## Excerpted data
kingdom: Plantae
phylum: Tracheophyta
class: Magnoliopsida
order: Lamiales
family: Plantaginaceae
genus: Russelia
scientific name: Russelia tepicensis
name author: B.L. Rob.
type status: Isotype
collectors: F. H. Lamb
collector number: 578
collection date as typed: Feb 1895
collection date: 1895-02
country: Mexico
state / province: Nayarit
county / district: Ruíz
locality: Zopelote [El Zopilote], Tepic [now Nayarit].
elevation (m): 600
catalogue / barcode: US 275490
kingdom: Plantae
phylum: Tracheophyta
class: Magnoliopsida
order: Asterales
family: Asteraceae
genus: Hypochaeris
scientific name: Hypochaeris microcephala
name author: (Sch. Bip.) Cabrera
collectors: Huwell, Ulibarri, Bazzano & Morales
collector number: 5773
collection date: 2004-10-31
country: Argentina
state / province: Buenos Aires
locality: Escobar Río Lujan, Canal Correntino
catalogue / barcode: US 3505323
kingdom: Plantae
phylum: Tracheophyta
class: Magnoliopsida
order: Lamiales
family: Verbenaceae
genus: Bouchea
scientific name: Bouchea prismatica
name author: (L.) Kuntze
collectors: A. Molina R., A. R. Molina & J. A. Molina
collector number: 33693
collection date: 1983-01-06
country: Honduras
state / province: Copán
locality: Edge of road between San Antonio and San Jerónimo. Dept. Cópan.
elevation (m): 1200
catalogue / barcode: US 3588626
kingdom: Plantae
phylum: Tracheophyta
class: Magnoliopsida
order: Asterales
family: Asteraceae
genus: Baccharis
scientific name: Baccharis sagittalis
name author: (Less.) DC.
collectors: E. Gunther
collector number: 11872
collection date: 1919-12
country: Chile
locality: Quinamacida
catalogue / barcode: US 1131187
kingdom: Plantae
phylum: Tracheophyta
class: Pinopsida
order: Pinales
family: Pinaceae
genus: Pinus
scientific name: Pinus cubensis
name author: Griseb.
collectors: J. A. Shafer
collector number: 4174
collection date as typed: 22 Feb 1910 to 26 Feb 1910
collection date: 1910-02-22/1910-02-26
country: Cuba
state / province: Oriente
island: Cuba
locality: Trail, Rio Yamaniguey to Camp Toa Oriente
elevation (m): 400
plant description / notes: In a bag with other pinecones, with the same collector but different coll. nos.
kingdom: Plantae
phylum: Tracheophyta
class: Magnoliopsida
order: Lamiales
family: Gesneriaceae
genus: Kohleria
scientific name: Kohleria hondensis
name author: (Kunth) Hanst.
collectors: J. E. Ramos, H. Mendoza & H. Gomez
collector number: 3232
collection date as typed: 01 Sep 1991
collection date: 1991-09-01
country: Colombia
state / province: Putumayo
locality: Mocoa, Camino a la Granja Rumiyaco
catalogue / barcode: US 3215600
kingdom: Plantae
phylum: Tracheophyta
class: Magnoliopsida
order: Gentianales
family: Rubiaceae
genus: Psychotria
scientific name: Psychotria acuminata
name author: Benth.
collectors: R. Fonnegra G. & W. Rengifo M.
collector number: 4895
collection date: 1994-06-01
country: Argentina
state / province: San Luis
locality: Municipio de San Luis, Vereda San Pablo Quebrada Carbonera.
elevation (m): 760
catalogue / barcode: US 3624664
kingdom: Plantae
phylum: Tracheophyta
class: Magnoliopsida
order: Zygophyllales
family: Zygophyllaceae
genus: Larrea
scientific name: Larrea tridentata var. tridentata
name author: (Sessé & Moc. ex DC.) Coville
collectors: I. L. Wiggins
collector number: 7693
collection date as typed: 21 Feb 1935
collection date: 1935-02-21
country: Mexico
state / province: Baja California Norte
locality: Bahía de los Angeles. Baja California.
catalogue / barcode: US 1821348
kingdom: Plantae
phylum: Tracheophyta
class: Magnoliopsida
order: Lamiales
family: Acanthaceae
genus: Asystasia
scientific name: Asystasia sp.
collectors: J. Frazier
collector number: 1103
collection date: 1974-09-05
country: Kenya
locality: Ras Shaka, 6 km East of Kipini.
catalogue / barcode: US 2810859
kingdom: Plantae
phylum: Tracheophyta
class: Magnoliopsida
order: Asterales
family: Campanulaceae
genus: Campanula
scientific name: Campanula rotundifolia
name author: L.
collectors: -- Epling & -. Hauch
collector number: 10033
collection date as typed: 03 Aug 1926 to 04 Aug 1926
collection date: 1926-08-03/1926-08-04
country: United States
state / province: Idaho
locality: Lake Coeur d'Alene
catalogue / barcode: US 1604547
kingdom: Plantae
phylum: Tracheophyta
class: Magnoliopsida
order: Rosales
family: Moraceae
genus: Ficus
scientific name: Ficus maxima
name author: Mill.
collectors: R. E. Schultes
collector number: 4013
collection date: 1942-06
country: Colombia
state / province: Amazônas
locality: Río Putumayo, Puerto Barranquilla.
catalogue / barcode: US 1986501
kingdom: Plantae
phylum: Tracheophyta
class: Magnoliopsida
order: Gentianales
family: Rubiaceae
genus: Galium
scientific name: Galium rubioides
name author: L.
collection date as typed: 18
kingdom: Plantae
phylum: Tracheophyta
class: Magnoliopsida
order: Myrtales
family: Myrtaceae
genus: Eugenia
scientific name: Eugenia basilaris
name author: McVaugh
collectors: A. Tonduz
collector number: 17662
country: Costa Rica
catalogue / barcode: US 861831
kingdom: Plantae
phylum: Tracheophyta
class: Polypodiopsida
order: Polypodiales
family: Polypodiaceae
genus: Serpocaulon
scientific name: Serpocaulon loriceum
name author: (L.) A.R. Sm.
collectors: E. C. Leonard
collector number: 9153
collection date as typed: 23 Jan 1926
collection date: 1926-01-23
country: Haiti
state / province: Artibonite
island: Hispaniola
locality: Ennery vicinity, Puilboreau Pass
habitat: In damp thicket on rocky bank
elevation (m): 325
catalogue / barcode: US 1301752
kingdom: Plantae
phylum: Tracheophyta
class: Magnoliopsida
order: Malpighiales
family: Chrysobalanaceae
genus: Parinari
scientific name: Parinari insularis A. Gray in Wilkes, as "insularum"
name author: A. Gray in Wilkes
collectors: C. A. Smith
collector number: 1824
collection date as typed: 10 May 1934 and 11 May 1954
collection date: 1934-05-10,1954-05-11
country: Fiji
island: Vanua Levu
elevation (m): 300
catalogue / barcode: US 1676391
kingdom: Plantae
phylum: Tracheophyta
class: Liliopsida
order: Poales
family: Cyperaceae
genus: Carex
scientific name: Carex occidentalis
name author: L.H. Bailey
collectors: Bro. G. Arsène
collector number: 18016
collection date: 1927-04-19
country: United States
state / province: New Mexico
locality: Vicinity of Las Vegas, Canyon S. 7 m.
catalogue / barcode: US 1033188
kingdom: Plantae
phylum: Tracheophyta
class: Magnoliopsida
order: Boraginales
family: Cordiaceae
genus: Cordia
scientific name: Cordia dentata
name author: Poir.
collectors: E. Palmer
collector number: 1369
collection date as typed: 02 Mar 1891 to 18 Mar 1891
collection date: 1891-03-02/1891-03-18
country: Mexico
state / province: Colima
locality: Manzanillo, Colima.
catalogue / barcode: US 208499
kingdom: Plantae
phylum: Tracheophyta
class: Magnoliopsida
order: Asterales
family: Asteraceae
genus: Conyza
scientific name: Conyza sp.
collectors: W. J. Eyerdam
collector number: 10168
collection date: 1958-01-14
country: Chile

## Required work
Change "collectors" to "collected by" in the material from the line with "genus: Kohleria" to the line with "state / province: Putumayo", and write out only those lines with everything else left as it stands.

## Output of the exercise
genus: Kohleria
scientific name: Kohleria hondensis
name author: (Kunth) Hanst.
collected by: J. E. Ramos, H. Mendoza & H. Gomez
collector number: 3232
collection date as typed: 01 Sep 1991
collection date: 1991-09-01
country: Colombia
state / province: Putumayo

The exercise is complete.